It’s been a long and emotional journey for Manitoba residential school survivor Susan Caribou. Her niece, Tanya Nepinak, has been missing since September 2011 and has never been found.

“I’m still not giving up on Tanya,” says Caribou. “She matters to me. Tanya is still loved. We want her home, we want to have a proper burial. Having no closure, you wonder every day if she’s alive or not.”

In October 2012, Winnipeg police started searching the Brady Road Landfill. Investigators believe Nepinak’s body was put in a West End dumpster a year after she vanished, but a search was unsuccessful.

“I really pray that they will search all the landfills, and a lot of families will have that closure.”

On Wednesday, the Manitoba government announced that search efforts are now underway at Manitoba’s Prairie Green Landfill to find the remains of Morgan Harris and Marcedes Myran, who were killed by serial killer Jeremy Skibicki. Debris is now being moved as the province prepares to search for two slain Indigenous women.

“The search of the Prairie Green Landfill is moving ahead, and we have significant progress to show,” Manitoba Premier Wab Kinew told reporters at a press conference on Wednesday.

The province implemented a five-stage approach to conducting the search. The Manitoba government has begun the third stage.

Stage four will involve the excavation and search of the targeted zone where the remains of two women are believed to be located. Stage four is on track to begin in late fall 2024.

Caribou says she is hopeful this news could lead to other landfills being searched.

“If they can do one search at one landfill, why not continue doing searches for the other landfills. With all the MMIWG (Missing and Murdered Indigenous Women), I believe most of them would be at these landfills. That’s my belief,” she said.

“There have been other landfills that have successfully searched for other people’s loved ones in other provinces, and it has taken Manitoba a long time to finally do a search of the landfill.”

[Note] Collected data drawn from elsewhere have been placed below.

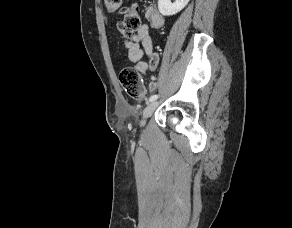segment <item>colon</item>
I'll return each mask as SVG.
<instances>
[{"label":"colon","instance_id":"5ec220e1","mask_svg":"<svg viewBox=\"0 0 292 228\" xmlns=\"http://www.w3.org/2000/svg\"><path fill=\"white\" fill-rule=\"evenodd\" d=\"M107 11L121 13L123 19L118 23L120 33L125 37L133 36L143 25L139 9L127 4L126 0H105ZM152 26L160 27L163 23L161 16L152 12L149 15ZM121 86L133 99L142 100L146 96V89L142 82L141 73L135 67L124 68L119 75Z\"/></svg>","mask_w":292,"mask_h":228}]
</instances>
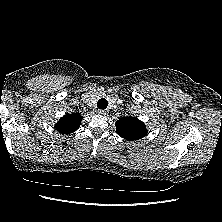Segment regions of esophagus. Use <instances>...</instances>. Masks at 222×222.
<instances>
[{
	"label": "esophagus",
	"instance_id": "esophagus-1",
	"mask_svg": "<svg viewBox=\"0 0 222 222\" xmlns=\"http://www.w3.org/2000/svg\"><path fill=\"white\" fill-rule=\"evenodd\" d=\"M98 113L103 116H106L108 114V111L107 110H98Z\"/></svg>",
	"mask_w": 222,
	"mask_h": 222
}]
</instances>
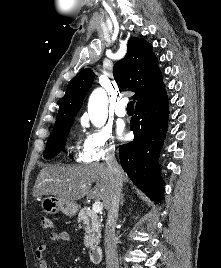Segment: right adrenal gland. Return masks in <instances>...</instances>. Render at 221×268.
I'll return each mask as SVG.
<instances>
[{
    "mask_svg": "<svg viewBox=\"0 0 221 268\" xmlns=\"http://www.w3.org/2000/svg\"><path fill=\"white\" fill-rule=\"evenodd\" d=\"M124 204V194L121 195V205L123 206Z\"/></svg>",
    "mask_w": 221,
    "mask_h": 268,
    "instance_id": "1",
    "label": "right adrenal gland"
}]
</instances>
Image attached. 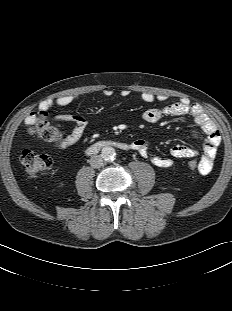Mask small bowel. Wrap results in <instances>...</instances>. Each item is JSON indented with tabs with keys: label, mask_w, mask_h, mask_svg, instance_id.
Segmentation results:
<instances>
[{
	"label": "small bowel",
	"mask_w": 232,
	"mask_h": 311,
	"mask_svg": "<svg viewBox=\"0 0 232 311\" xmlns=\"http://www.w3.org/2000/svg\"><path fill=\"white\" fill-rule=\"evenodd\" d=\"M122 97H128L130 91L124 89L121 91ZM103 95L110 97L112 95L111 90H104ZM78 98L77 94H67L56 97H49L41 101L40 110L47 111L53 106H67L74 102ZM140 98L145 102H153L155 99L165 100L164 95H155L152 92L144 91L140 94ZM164 116H190L197 127L204 134V140L202 144L203 155L200 161L199 170L203 174H207L211 171L213 160L216 156L217 146L221 141L220 131L215 123L209 118L204 109L197 105L191 104L186 99H181L178 102H174L165 105L161 108H149L142 114V118L147 123H156ZM57 122H71L74 124L72 131L65 136L62 140L56 143V147L64 149L76 144L84 135L88 125V121L82 114H59L53 117ZM37 122V116L34 113L29 114L25 118V125L32 127ZM132 149L137 151L143 157H149L152 164L159 168H170L173 166L174 161L170 157H163L158 155H150L148 143L144 139H137L131 143ZM170 154L174 158H189L198 154L197 149L184 145L177 144L170 149Z\"/></svg>",
	"instance_id": "1"
}]
</instances>
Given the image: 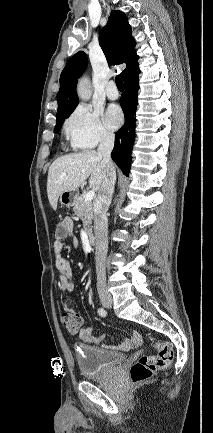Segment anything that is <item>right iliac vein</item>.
<instances>
[{
    "instance_id": "obj_1",
    "label": "right iliac vein",
    "mask_w": 213,
    "mask_h": 433,
    "mask_svg": "<svg viewBox=\"0 0 213 433\" xmlns=\"http://www.w3.org/2000/svg\"><path fill=\"white\" fill-rule=\"evenodd\" d=\"M100 301L103 304V306H105L107 308L111 307L112 302H113L111 295L108 293H101L100 294Z\"/></svg>"
}]
</instances>
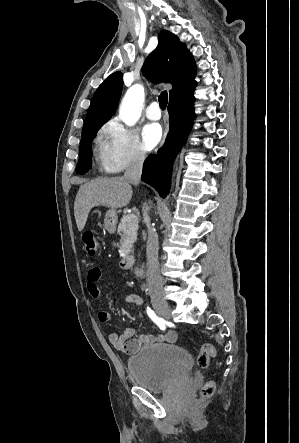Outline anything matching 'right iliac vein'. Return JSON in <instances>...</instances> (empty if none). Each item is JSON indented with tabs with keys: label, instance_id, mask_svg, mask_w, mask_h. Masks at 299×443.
<instances>
[{
	"label": "right iliac vein",
	"instance_id": "right-iliac-vein-1",
	"mask_svg": "<svg viewBox=\"0 0 299 443\" xmlns=\"http://www.w3.org/2000/svg\"><path fill=\"white\" fill-rule=\"evenodd\" d=\"M154 309L165 319H170L171 308L166 302L156 301L154 303Z\"/></svg>",
	"mask_w": 299,
	"mask_h": 443
}]
</instances>
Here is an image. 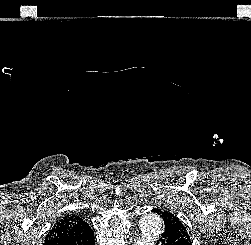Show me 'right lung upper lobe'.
<instances>
[{"label":"right lung upper lobe","instance_id":"obj_1","mask_svg":"<svg viewBox=\"0 0 251 245\" xmlns=\"http://www.w3.org/2000/svg\"><path fill=\"white\" fill-rule=\"evenodd\" d=\"M90 229V226L81 217L67 215L56 222L52 230L48 233L45 240L79 235L83 231Z\"/></svg>","mask_w":251,"mask_h":245}]
</instances>
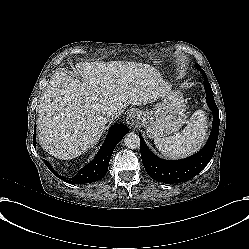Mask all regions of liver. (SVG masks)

Sandra DeLaronde, the project lead for Ma Mawi Wi Chi Itata Centre’s MMIWG2S+ Implementation Community, also believes other landfills should be searched. She says there is a lot of awareness around missing and murdered Indigenous women and girls, but action, she says, lacks.

“We have to look at those broad-based systemic changes in the courts, in policing, and in investigation techniques going forward to lower those incidents,” she says. “More importantly we have to work in the area of prevention.”